Ospedale Cardarelli, no dei sindacati al marcatempo con impronte digitali

No dei sindacati all'uso delle impronte digitali per il controllo delle presenze: lo hanno fatto sapere, presentando un documento comune, Cgil, Cisl, Uil e Fials. I sindacati hanno contestato il via libera all'acquisto e installazione dei sistemi di rilevamento biometrici, che tuttavia, dopo il via libera dell'Authority sulla privacy arrivato lo scorso 18 ottobre, pare che saranno comunque adoperati.

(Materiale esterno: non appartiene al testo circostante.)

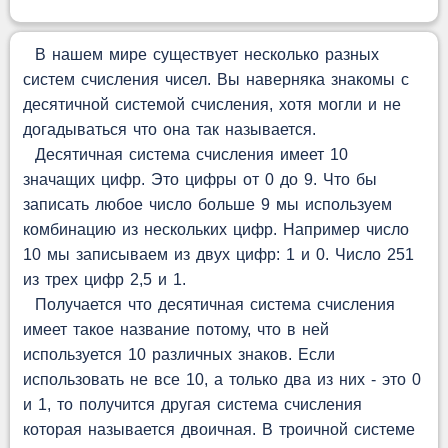
В нашем мире существует несколько разных
систем счисления чисел. Вы наверняка знакомы с
десятичной системой счисления, хотя могли и не
догадываться что она так называется.
Десятичная система счисления имеет 10
значащих цифр. Это цифры от 0 до 9. Что бы
записать любое число больше 9 мы используем
комбинацию из нескольких цифр. Например число
10 мы записываем из двух цифр: 1 и 0. Число 251
из трех цифр 2,5 и 1.
Получается что десятичная система счисления
имеет такое название потому, что в ней
используется 10 различных знаков. Если
использовать не все 10, а только два из них - это 0
и 1, то получится другая система счисления
которая называется двоичная. В троичной системе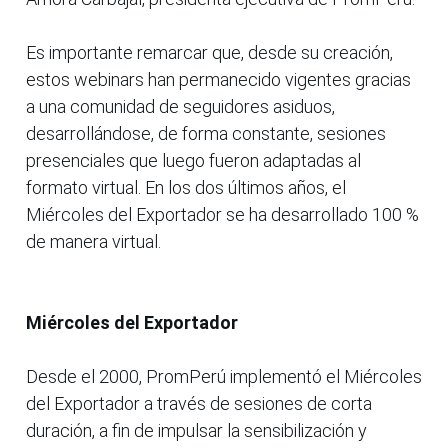
Es importante remarcar que, desde su creación,
estos webinars han permanecido vigentes gracias
a una comunidad de seguidores asiduos,
desarrollándose, de forma constante, sesiones
presenciales que luego fueron adaptadas al
formato virtual. En los dos últimos años, el
Miércoles del Exportador se ha desarrollado 100 %
de manera virtual.
Miércoles del Exportador
Desde el 2000, PromPerú implementó el Miércoles
del Exportador a través de sesiones de corta
duración, a fin de impulsar la sensibilización y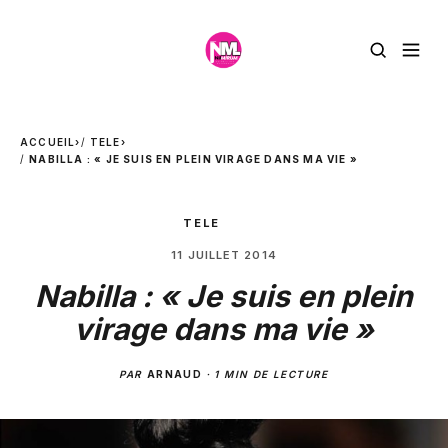
ACCUEIL
›
TELE
›
NABILLA : « JE SUIS EN PLEIN VIRAGE DANS MA VIE »
TELE
11 JUILLET 2014
Nabilla : « Je suis en plein
virage dans ma vie »
PAR
ARNAUD
·
1 MIN DE LECTURE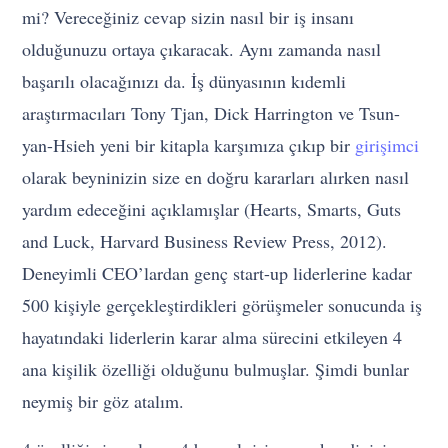
mi? Vereceğiniz cevap sizin nasıl bir iş insanı
olduğunuzu ortaya çıkaracak. Aynı zamanda nasıl
başarılı olacağınızı da. İş dünyasının kıdemli
araştırmacıları Tony Tjan, Dick Harrington ve Tsun-
yan-Hsieh yeni bir kitapla karşımıza çıkıp bir
girişimci
olarak beyninizin size en doğru kararları alırken nasıl
yardım edeceğini açıklamışlar (Hearts, Smarts, Guts
and Luck, Harvard Business Review Press, 2012).
Deneyimli CEO’lardan genç start-up liderlerine kadar
500 kişiyle gerçekleştirdikleri görüşmeler sonucunda iş
hayatındaki liderlerin karar alma sürecini etkileyen 4
ana kişilik özelliği olduğunu bulmuşlar. Şimdi bunlar
neymiş bir göz atalım.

"Anziché risolvere i troppi, tanti problemi dell'Azienda", si legge nel comunicato, "ci si esercita in spregiudicati modelli per colpire i lavoratori, quasi fossero la pietra dello scandalo della Sanità e non rappresentassero invece un vero baluardo capace di far andare avanti l'ospedale seppure tra mille difficoltà. Riteniamo che non sia lecita la registrazione delle presenze tramite rilevazione delle impronte digitali. Lo stesso Garante della privacy ha più volte ribadito negli anni che non è consentito un uso generalizzato e che lo stesso può essere consentito solo in casi particolari, tipo aree sensibili", aggiungono ancora le sigle sindacali.

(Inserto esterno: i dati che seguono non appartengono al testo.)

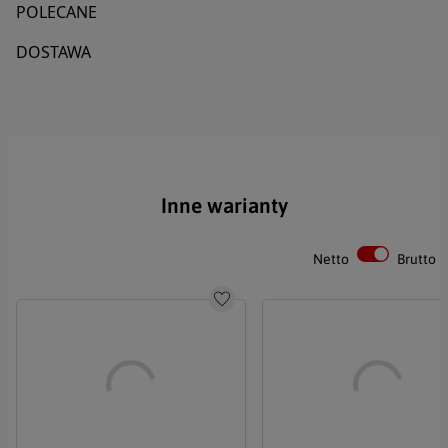
POLECANE
DOSTAWA
Imię
Nazwisko
Inne warianty
Email
Netto
Brutto
Telefon
Do schowka
Treść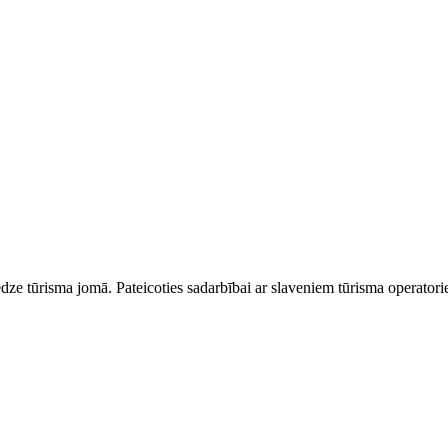
dze tūrisma jomā. Pateicoties sadarbībai ar slaveniem tūrisma operator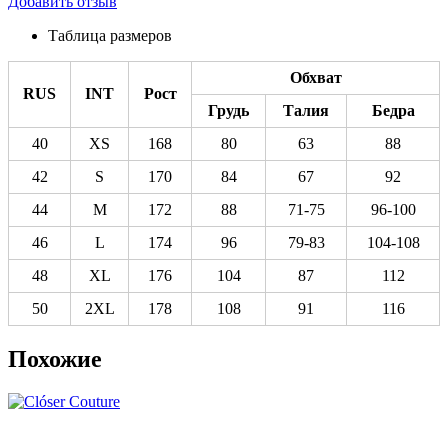
Добавить отзыв
Таблица размеров
Обхват
RUS
INT
Рост
Грудь
Талия
Бедра
40
XS
168
80
63
88
42
S
170
84
67
92
44
M
172
88
71-75
96-100
46
L
174
96
79-83
104-108
48
XL
176
104
87
112
50
2XL
178
108
91
116
Похожие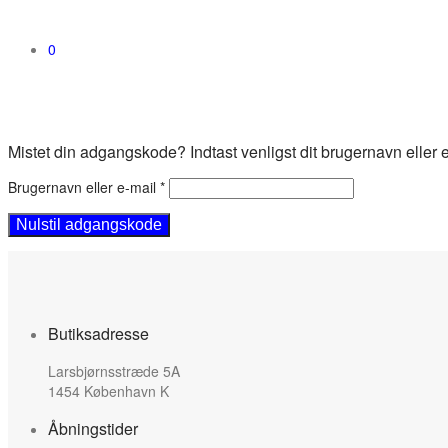
0
Mistet din adgangskode? Indtast venligst dit brugernavn eller e
Påkrævet
Brugernavn eller e-mail
*
Nulstil adgangskode
Butiksadresse
Larsbjørnsstræde 5A
1454 København K
Åbningstider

Ma sulla questione è intervenuto duramente il Governatore della Campania, Vincenzo De Luca, che ha lasciato invece intendere che i rilevatori di impronte digitali ci saranno eccome. "Prendiamo atto che ai sindacati non piacciono i lettori di impronte digitali al Cardarelli. Ma bisognerà mettere il ditino: il margine di trattativa è solo se vogliono mettere l'indice, il medio, il mignolo. Mi pare che questa procedura", ha aggiunto ancora De Luca, "sia stata adottata anche in un altro ospedale, il Ruggi d'Aragona di Salerno. Mi dispiace disturbare le attività tennistiche come quelle del Loreto Mare, ma non mi pare una misura repressiva".